練習問題 A: 神道と仏教についての文章で、仏教の「五明」に含まれていた先端技術として挙げられているものは何ですか。
練習問題 B: 神道と仏教についての文章から、「神道と仏教についてどのように考えるのが適切なのか、素人の考えを述べて見ます。」で始まり「われると、困ってしまいます。」で終わる部分をそのまま書き写してください。

原文:
━━━

神道と仏教についてどのように考えるのが適切なのか、素人の考えを述べて見ます。
まず、神道には教義がありません。これは致命傷です。仏教に最初から白旗を挙げるようなものです。儀礼的な事柄が中心で、学術的な主張がない神道とは対照的に、仏教は洗練された知的な宗教システムをもっています。また、神道では神の数は無限と考えられていて、「外来の神」を否定することさえできません。神道は死を「ケガレ」として忌み嫌います。でも、仏教は死を忌み嫌うどころか、それを契機に解脱が説かれています。死者を弔うことに圧倒的に優れていたのが仏教でした。さらに、仏教は国を守る護国思想として政治的にも優位を占めることになります。また、先端医療技術を持ち合わせていたのは神道ではなく、仏教でした。例えば、仏教には「五明(ごみょう)」という専門領域があり、その中には数学、暦、医学、薬学と言った先端技術が含まれていました。
最後に、仏教には天才的な僧が数多く存在します。中国や朝鮮半島から渡来した僧たちだけでなく、日本にも最澄や空海、さらには法然、親鸞、日蓮といったスターが登場します。でも、それに対応する神主を挙げてみよと言われると、困ってしまいます。
こうして、最初に述べた「教義」とそれに基づく知識や技術の存在が、神道と仏教の様々な違いを生み出してきたと言えるのですが、仏教全体をうまく利用したのが神道だと考えることができます。

━━━

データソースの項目
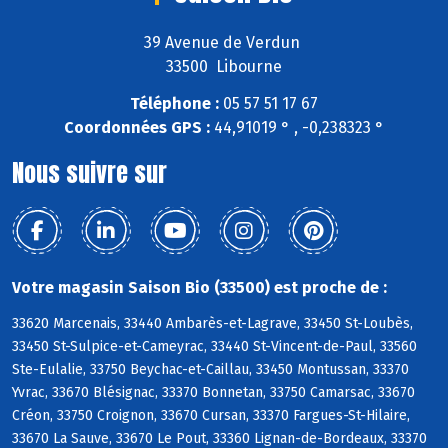
39 Avenue de Verdun
33500 Libourne
Téléphone :
05 57 51 17 67
Coordonnées GPS :
44,91019 ° , -0,238323 °
Nous suivre sur
Votre magasin Saison Bio (33500) est proche de :
33620 Marcenais, 33440 Ambarès-et-Lagrave, 33450 St-Loubès,
33450 St-Sulpice-et-Cameyrac, 33440 St-Vincent-de-Paul, 33560
Ste-Eulalie, 33750 Beychac-et-Caillau, 33450 Montussan, 33370
Yvrac, 33670 Blésignac, 33370 Bonnetan, 33750 Camarsac, 33670
Créon, 33750 Croignon, 33670 Cursan, 33370 Fargues-St-Hilaire,
33670 La Sauve, 33670 Le Pout, 33360 Lignan-de-Bordeaux, 33370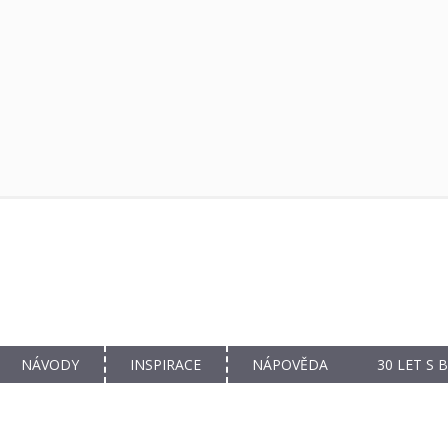
NÁVODY
INSPIRACE
NÁPOVĚDA
30 LET S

━━━

解答 A: 数学、暦、医学、薬学です。

解答 B:
神道と仏教についてどのように考えるのが適切なのか、素人の考えを述べて見ます。
まず、神道には教義がありません。これは致命傷です。仏教に最初から白旗を挙げるようなものです。儀礼的な事柄が中心で、学術的な主張がない神道とは対照的に、仏教は洗練された知的な宗教システムをもっています。また、神道では神の数は無限と考えられていて、「外来の神」を否定することさえできません。神道は死を「ケガレ」として忌み嫌います。でも、仏教は死を忌み嫌うどころか、それを契機に解脱が説かれています。死者を弔うことに圧倒的に優れていたのが仏教でした。さらに、仏教は国を守る護国思想として政治的にも優位を占めることになります。また、先端医療技術を持ち合わせていたのは神道ではなく、仏教でした。例えば、仏教には「五明(ごみょう)」という専門領域があり、その中には数学、暦、医学、薬学と言った先端技術が含まれていました。
最後に、仏教には天才的な僧が数多く存在します。中国や朝鮮半島から渡来した僧たちだけでなく、日本にも最澄や空海、さらには法然、親鸞、日蓮といったスターが登場します。でも、それに対応する神主を挙げてみよと言われると、困ってしまいます。